I joined in recently in an on-line discussion of the gun control diatribe (masquerading as dialogue). It wasn’t really a dialogue at all – just a bunch of angry, self-righteous men haranguing each other for the audacity to hold fast to a belief other than their own. So-called pacifists screaming (as best they can over internet type) at staunch defenders of the Second Amendment right to have a gun of their choice to defend their family and property; and the latter’s expletive-laden vitriol about how he will either kill or go to jail to defend that right.

That is not dialogue, and it is one of three main problems that lie at the source of this breakdown. The first problem is that there can no longer be dialogue.  We have lost the ability to discuss and dialogue with each other; unless of course you agree with absolutely everything I say, in which case, I contend, it is not dialogue. True dialogue is an exchange of ideals wherein listening occurs and through which both parties are changed. Dialogue is a creative resolution starting with opposing or differing points of view that results in a new, previously impossible (or improbable) thought. It cannot be reached when both parties start from the absolute point of view that I am right and you are dead wrong, and operate from a fundamental dualistic logic.  Right/wrong dualism renders anything the other person says automatically wrong and therefore not-listened-to. Where is the dialogue in that?

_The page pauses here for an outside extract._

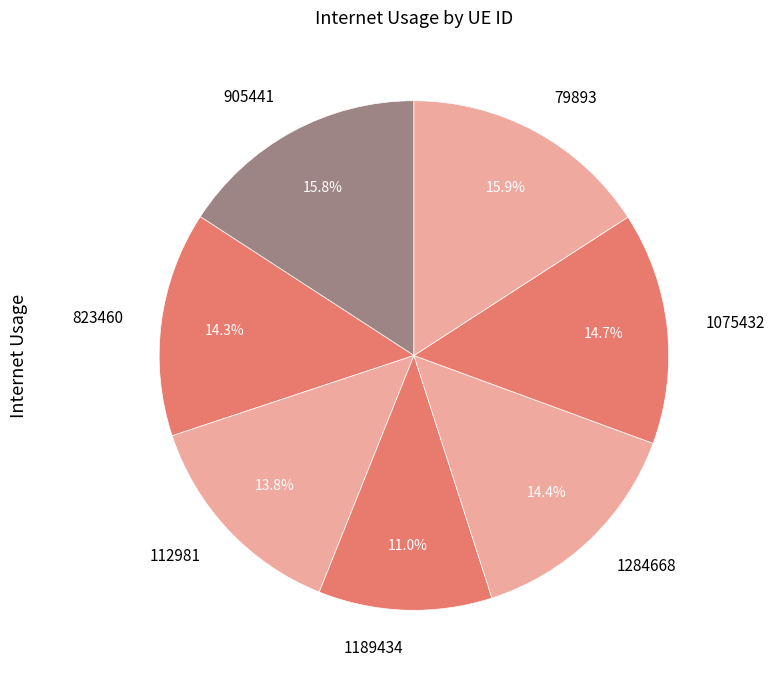

Does any single category account for the majority?

No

So as a result, congress and my Facebook friends simply engage in angry positioning and demeaning name-calling.

But that is only one part of it.  The second source problem within the gun-control diatribe is that we have evolved into a state where we expect laws, legislation and other people to do the hard work or moral decision-making and critical thinking for us. It takes a ton of developmental work to build the capacity to think critically and in a fully mature way about such complex issues as justice, gun-control, global warming, sexual ethics, reproductive rights and human dignity (to name a few). These and other issues like them as immensely complex dilemmas that have no single or simple solutions. Yet as a society we want the simple solution; we want the silver bullet; we want washboard abs with only 15 seconds of exercise a day. 

Thirdly, we have de-evolved into a society who expects that if something is wrong, we can just take a pill to fix it, and that just is not the way things happen. And within that, we hold the expectation that someone else will do it for us. Dear brothers, it is not up to someone else (be that chemistry and pharmaceuticals or law-makers and their polity) to solve our problems for us. These are ours and we need to take ownership and responsibility for the issues we have. Having a law that polices how guns are sold (we have one), or requiring background checks, or magazine sizes will not solve the problem of accountability and responsibility.
 
So the long and short of it is that there is a way out or through this fiasco, but it will take a huge amount of work. First and foremost, we need to take full responsibility not only for the creation of a solution but for the control and use of any firearms out there. In a way the platitude that “guns don’t kill; people do” is right. But until every person who owns or sells, or touches weapons of any sort (let’s throw crossbows and bows and other forms of weaponry in there) takes full accountability of how each weapon is responsibly used, we will continue to have the problem of weapons getting into “the wrong hands.” We need to develop the lost skill of critical thinking to begin to address complex problems and complex solutions in a more mature and rational way.  But above all, we need to re-learn the art of true dialogue.  That is a tall order, but the consequences of ignoring the source issues are too costly; innocent children’s lives being snuffed out before they have even begun to live; malls and theatres becoming unsafe places to go; and young men thinking that the resolution of an argument is drawing and firing some sexy weapon. And  face it, while some women own and sell firearms, predominantly this is a men's issue! When the statistics are frightening enough perhaps the work will be done.